▶ [Estratto del testo]:

(Sopra, l’artista e scrittore,
Rino Cirelli; in evidenza,
la Casa Museo sita a Campoli)
“Non solo sono attratto dalla scrittura, ma mi piace dipingere, e scoprire le tradizioni contadine, tutto ciò che è trascorso e che fa parte del passato”. La frase è di Rino Cirelli, un distinto signore di Campoli Appennino classe ‘62, il quale, in una recente intervista ha provato a raccontare e descrivere le sue passioni artistiche.
Come nasce l’interesse per la scrittura? “‘In primis’ dal modo in cui ho vissuto la mia vita, in quanto ho avuto un’esistenza parallela, frequentando una scuola, raggiungibile a piedi, ubicata a Campoli, luogo in cui sono cresciuto e dove risiedo, relazionandomi con insegnanti e compagni di classe. Nel momento in cui mi trovavo a casa, vivevo in un borgo medioevale, nel quale abitavano tutti e quattro i miei nonni, rimasti allo stato naturale degli anni ‘20 e ‘30, perché, ad esempio, calzavano ancora le ciocie. E quindi, dopo alcuni anni è sorta questa voglia di scrivere il primo libro intitolato: ‘La rivincita dei quori e degli alluvioni” nel quale, tutto ciò che è stato riportato è pura verità sia nei momenti, nei luoghi, nelle date e nelle persone, e nei nomi. È tutto descritto alla lettera e, il sottotitolo del lavoro è il seguente: ‘Per non farli morire due volte’, per evitare che tutto ciò che è avvenuto potesse essere dimenticato”. Per quanto riguarda la prossima pubblicazione? “Sì, sto redigendo un nuovo libro ma il titolo è… top-secret. È improntato su una famiglia del 1945 in pieno periodo bellico, e tutto ciò che avveniva, è riproposto come fosse un romanzo, per renderlo appetibile alla lettura”.
Qual è la trama? “Mi permisi di regalare delle uova a una bambina che procedeva accompagnata dalla madre e che abitava vicino la mia abitazione. Ella chiese alla propria mamma: “Mamma, l’albero delle uova, qual è?”. Rimasi un po’ sconcertato, visto che siamo nel III Millennio e una bambina chiede qual è l’albero delle uova. Da lì è nata l’esigenza di scrivere questo secondo libro, per far sì che tutto ciò che accadeva un tempo, venisse riportato quasi fosse una ‘fiction’ televisiva”.

▶ [Materiale elencato]:
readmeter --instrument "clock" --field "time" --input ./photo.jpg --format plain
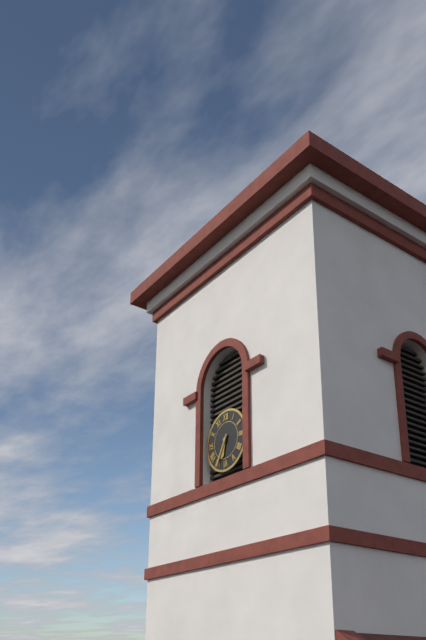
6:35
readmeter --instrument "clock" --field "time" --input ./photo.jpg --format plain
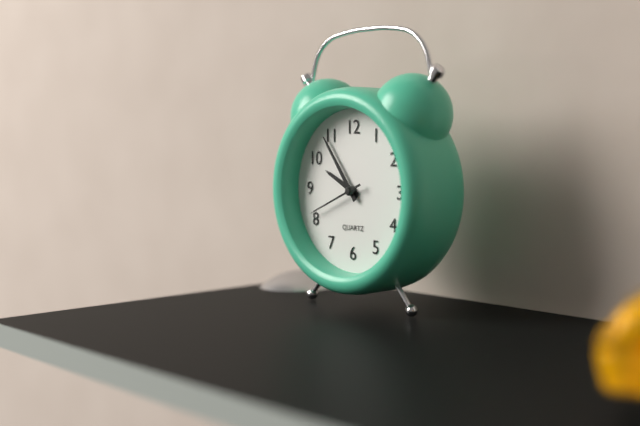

...

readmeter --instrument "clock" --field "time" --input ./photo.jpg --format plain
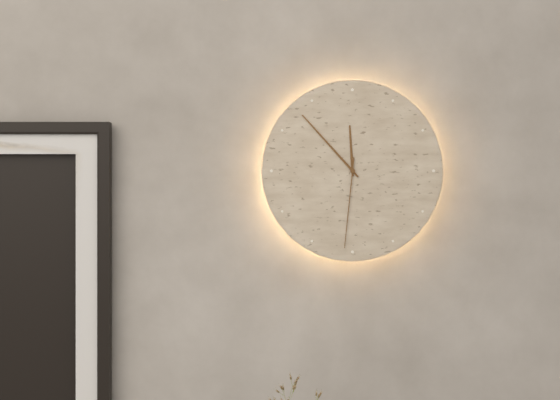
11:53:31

▶ [Problemi da risolvere]:
1) Riporta senza modifiche il passo dell'intervista a Rino Cirelli che si apre con le parole contenenti "(Sopra, l’artista e" e si chiude con "sue passioni artistiche.".
2) Secondo l'intervista a Rino Cirelli, qual è il sottotitolo del suo primo libro?

▶ [Risultati finali]:
1)
(Sopra, l’artista e scrittore,
Rino Cirelli; in evidenza,
la Casa Museo sita a Campoli)
“Non solo sono attratto dalla scrittura, ma mi piace dipingere, e scoprire le tradizioni contadine, tutto ciò che è trascorso e che fa parte del passato”. La frase è di Rino Cirelli, un distinto signore di Campoli Appennino classe ‘62, il quale, in una recente intervista ha provato a raccontare e descrivere le sue passioni artistiche.

2) Il sottotitolo è "Per non farli morire due volte".